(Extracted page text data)
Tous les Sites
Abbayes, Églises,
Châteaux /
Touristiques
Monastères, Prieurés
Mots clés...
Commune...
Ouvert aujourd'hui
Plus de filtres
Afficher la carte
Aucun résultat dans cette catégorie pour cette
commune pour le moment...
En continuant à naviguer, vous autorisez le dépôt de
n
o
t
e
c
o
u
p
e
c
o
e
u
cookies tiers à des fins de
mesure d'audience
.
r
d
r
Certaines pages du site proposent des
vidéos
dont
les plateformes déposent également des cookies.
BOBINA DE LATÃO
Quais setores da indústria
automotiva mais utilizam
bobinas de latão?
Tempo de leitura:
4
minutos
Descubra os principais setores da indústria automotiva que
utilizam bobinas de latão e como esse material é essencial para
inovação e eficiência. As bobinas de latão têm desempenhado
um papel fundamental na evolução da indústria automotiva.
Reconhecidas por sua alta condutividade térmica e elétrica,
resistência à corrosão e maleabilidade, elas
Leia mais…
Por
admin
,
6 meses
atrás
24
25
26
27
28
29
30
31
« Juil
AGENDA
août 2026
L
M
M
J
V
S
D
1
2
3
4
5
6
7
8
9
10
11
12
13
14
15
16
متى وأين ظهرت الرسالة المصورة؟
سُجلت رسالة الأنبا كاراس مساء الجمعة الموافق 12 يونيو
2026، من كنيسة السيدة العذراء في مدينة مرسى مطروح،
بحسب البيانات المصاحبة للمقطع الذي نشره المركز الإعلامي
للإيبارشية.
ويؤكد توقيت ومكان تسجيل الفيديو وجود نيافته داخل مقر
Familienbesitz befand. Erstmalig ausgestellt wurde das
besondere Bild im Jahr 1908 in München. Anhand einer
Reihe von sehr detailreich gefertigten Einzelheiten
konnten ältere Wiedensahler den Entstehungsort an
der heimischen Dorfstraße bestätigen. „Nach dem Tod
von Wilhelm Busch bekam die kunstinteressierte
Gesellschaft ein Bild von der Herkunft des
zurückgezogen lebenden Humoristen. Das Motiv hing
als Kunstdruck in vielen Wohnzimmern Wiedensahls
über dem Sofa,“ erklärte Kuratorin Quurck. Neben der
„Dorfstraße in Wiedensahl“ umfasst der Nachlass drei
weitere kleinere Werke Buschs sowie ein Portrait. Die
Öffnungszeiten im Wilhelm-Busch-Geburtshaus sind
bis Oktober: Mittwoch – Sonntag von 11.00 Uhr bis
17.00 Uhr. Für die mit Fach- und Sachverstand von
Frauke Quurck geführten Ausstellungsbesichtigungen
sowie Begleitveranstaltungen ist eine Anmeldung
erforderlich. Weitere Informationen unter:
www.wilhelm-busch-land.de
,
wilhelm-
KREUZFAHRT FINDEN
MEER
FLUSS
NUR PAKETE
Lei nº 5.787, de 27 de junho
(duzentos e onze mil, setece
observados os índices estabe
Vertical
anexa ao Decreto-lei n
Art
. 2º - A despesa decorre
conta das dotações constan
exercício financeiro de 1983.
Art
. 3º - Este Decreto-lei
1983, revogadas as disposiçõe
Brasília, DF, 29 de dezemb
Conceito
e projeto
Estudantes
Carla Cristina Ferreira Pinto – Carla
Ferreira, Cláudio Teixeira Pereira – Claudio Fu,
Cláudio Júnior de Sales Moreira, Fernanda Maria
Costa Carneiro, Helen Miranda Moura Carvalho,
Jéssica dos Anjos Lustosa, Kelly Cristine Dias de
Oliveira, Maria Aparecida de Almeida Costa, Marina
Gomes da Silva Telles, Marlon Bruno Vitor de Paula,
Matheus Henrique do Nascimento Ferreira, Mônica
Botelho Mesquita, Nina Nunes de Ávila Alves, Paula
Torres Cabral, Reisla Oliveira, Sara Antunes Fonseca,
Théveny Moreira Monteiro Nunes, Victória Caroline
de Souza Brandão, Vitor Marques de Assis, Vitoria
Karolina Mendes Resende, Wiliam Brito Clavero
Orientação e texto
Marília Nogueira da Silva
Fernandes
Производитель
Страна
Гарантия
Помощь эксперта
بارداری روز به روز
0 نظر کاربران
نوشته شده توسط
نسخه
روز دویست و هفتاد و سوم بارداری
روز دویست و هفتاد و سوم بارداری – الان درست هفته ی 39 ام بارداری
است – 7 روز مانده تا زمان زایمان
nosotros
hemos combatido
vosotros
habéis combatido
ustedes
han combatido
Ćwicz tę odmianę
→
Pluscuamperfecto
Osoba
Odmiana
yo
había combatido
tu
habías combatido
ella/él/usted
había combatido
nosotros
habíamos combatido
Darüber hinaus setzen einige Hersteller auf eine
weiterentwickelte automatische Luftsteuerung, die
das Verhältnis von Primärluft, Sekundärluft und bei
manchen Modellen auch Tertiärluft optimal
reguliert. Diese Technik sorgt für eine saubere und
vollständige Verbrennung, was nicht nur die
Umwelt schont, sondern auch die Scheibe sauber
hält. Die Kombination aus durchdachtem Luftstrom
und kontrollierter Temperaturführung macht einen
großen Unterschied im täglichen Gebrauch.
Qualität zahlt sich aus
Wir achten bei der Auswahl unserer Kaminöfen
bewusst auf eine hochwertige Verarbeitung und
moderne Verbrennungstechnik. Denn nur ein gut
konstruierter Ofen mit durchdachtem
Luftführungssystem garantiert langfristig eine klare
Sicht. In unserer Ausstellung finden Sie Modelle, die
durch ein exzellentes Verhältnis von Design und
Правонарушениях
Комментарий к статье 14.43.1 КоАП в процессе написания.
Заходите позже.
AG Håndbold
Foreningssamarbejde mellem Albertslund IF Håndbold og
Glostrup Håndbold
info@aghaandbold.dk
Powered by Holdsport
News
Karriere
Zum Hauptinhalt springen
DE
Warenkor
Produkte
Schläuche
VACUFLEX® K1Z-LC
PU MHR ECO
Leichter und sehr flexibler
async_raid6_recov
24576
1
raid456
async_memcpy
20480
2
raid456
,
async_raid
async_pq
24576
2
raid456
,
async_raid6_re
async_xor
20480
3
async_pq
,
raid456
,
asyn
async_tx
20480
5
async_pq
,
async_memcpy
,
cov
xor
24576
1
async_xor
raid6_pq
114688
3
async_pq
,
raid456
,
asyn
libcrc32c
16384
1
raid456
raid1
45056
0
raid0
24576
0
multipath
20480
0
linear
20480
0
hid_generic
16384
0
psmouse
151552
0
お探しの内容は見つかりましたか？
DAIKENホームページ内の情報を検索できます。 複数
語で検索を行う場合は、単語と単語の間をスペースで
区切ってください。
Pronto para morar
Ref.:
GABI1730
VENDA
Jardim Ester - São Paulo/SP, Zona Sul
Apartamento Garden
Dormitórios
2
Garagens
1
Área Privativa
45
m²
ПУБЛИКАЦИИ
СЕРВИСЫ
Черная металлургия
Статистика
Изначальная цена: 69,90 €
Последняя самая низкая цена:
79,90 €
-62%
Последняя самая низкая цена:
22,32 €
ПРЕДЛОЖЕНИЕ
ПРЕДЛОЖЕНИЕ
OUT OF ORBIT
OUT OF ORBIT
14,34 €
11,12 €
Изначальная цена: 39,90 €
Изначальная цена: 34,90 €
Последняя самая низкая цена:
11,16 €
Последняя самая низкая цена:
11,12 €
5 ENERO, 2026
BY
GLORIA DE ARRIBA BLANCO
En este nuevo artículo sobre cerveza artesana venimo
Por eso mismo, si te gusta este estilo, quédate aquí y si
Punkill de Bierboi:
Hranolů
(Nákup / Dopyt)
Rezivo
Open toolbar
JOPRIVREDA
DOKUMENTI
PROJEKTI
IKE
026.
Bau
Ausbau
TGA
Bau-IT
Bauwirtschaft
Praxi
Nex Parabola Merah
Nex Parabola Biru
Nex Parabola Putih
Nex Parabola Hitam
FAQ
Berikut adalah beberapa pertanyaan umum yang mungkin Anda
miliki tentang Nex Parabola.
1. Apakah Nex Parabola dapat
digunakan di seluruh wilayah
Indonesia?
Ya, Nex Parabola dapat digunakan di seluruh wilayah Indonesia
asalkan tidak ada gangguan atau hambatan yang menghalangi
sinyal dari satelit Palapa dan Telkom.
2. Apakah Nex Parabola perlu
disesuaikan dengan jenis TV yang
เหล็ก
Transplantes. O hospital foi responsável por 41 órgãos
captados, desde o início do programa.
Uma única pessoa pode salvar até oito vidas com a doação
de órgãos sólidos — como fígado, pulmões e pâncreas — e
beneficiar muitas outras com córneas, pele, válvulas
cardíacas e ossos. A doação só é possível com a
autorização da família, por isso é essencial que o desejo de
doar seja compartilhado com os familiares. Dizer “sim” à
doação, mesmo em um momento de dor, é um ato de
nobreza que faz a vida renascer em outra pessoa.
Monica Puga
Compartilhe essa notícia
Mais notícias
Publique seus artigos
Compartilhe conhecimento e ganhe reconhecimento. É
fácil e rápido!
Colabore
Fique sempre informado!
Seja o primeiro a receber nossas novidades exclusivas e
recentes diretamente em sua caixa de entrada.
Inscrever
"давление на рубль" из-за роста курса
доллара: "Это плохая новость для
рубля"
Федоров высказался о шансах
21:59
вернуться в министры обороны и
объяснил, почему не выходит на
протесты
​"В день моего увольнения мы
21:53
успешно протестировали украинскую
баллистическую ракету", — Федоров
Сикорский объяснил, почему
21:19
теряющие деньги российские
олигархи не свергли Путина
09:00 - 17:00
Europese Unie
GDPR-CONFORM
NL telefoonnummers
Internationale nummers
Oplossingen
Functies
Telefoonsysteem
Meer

_Problem description_.
Give back, exactly as written, the stretch from the line with "miliki tentang Nex Parabola." through the line with "de órgãos sólidos", and no other lines from the records above.

_Exercise result_.
miliki tentang Nex Parabola.
1. Apakah Nex Parabola dapat
digunakan di seluruh wilayah
Indonesia?
Ya, Nex Parabola dapat digunakan di seluruh wilayah Indonesia
asalkan tidak ada gangguan atau hambatan yang menghalangi
sinyal dari satelit Palapa dan Telkom.
2. Apakah Nex Parabola perlu
disesuaikan dengan jenis TV yang
เหล็ก
Transplantes. O hospital foi responsável por 41 órgãos
captados, desde o início do programa.
Uma única pessoa pode salvar até oito vidas com a doação
de órgãos sólidos — como fígado, pulmões e pâncreas — e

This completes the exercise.